The editor of Liberty has said: "The bank performs the same service that is performed by the registry of deeds office in the case of land transfers,—that of making the title more secure in the eyes of the parties interested or liable to become interested." I agree to this. But the certificate issued by the registrar has none of the power or capacity of the transferred land. The certificate is merely a certificate, after all. And the same is true of the credit certificates issued by the bank. The bank here occupies the position of an insurance company. It assures all men that its notes are based upon tangible property worth considerably more than the amount of the bank-notes issued to the mortgagor. The money is somewhat similar to a policy of assurance. The policy is not the paper upon which the guarantee is inscribed. The paper is the durable form upon which the guarantee is recorded It is the guarantee of the bank which is the money.

You say: "In reality the money is not the paper, but is the monetary power or function or capacity naturally inhering in the wealth which the paper represents." I contend that there is no monetary power inhering in wealth. Whatever there be of such power inheres in man. It is the power or sagacity to make exchanges on credit, and the credit in turn is based largely upon the known ability of the debtor to meet his obligations. He gives the bank such security us warrants the bank in giving assurance of security to all the world, and the bank's certificates (money) are the tangible forms of this assurance.

The discovery that the possessor of wealth could inspire his neighbors with confidence in his credit was not in itself an addition to the wealth of the world. It is true that the discovery tends to overcome the wastes, inconveniences, and labor incident to barter, and thus will liberate some labor from that form of service, allowing it to be utilized in other directions. But the discovery of the process was merely an advance in human sagacity, and, being a part of man himself, it cannot be classed as wealth. Nor is wealth used in the transaction of credit. It is only used in case the debtor fails otherwise to redeem his promise. In fact, the chief value of credit over barter lies in the fact that the use of the wealth is obviated.
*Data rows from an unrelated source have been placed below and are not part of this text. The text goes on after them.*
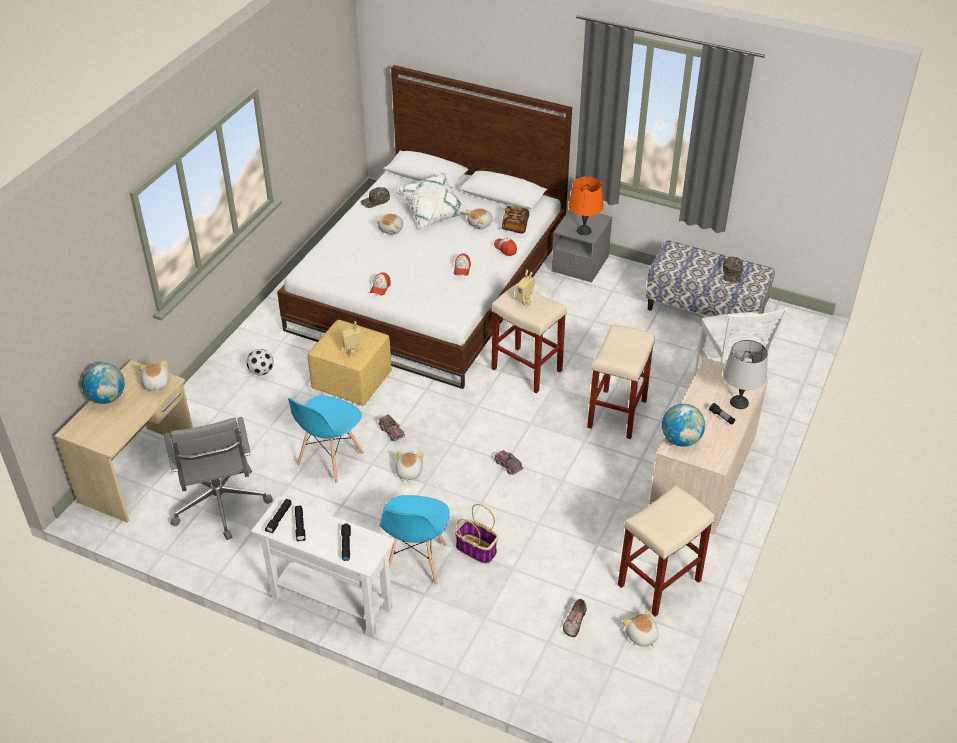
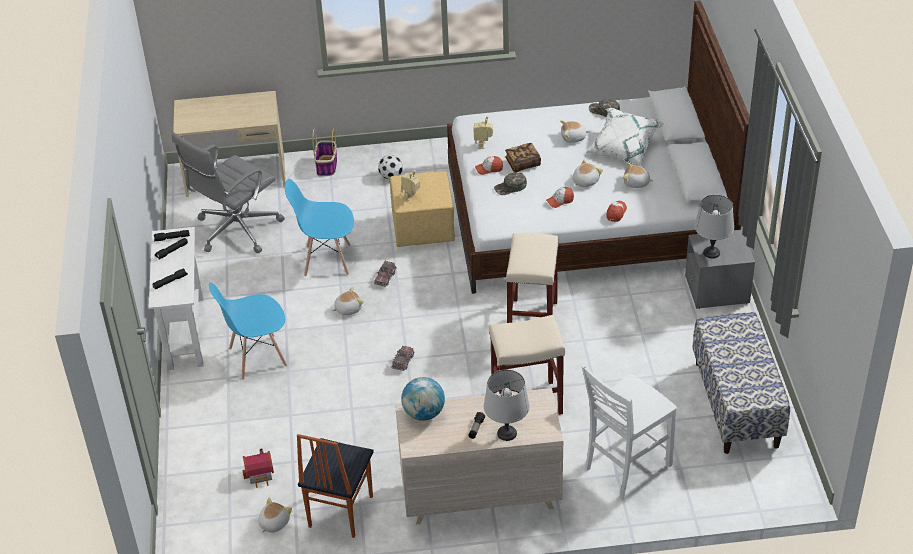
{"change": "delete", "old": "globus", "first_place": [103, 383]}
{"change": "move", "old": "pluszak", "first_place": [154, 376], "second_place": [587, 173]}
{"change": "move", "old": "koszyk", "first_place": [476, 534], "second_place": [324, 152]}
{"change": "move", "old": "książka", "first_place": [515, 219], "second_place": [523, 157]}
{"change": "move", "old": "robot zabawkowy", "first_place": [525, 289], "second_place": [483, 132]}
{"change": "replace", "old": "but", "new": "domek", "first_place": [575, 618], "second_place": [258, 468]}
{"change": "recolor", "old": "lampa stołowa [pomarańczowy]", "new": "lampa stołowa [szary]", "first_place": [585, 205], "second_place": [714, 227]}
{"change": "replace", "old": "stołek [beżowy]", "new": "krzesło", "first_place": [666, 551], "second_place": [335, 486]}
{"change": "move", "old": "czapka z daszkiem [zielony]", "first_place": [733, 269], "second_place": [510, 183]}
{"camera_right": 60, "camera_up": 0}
"Monetary power" is a term which cannot be used as applying to wealth without ascribing to wealth some such metaphysical qualities as matter-of-fact commerce has never yet recognized. Unless the symbol may be said to be "the soul" of the thing symbolized, I cannot conceive of any such power inhering in a thing If it were at all proper to regard the symbol synonymous with the thing, then money may be truly said to be debt. since money is really the symbol of debt.

Many of the social injustices which stand between man and his comfort have their origin in the superstition that money is "the soul of wealth," and that wealth has a monetary power a which can live apart from the body.

There is no such process possible as the monetization of wealth, except by barter. There can be monetization of credit. It is the monetization of credit for which the advocates of the mutual bank should contend.

One of my objections to the terms of your syllogism (the one most particularly applicable to this controversy) is that at money is not a thing.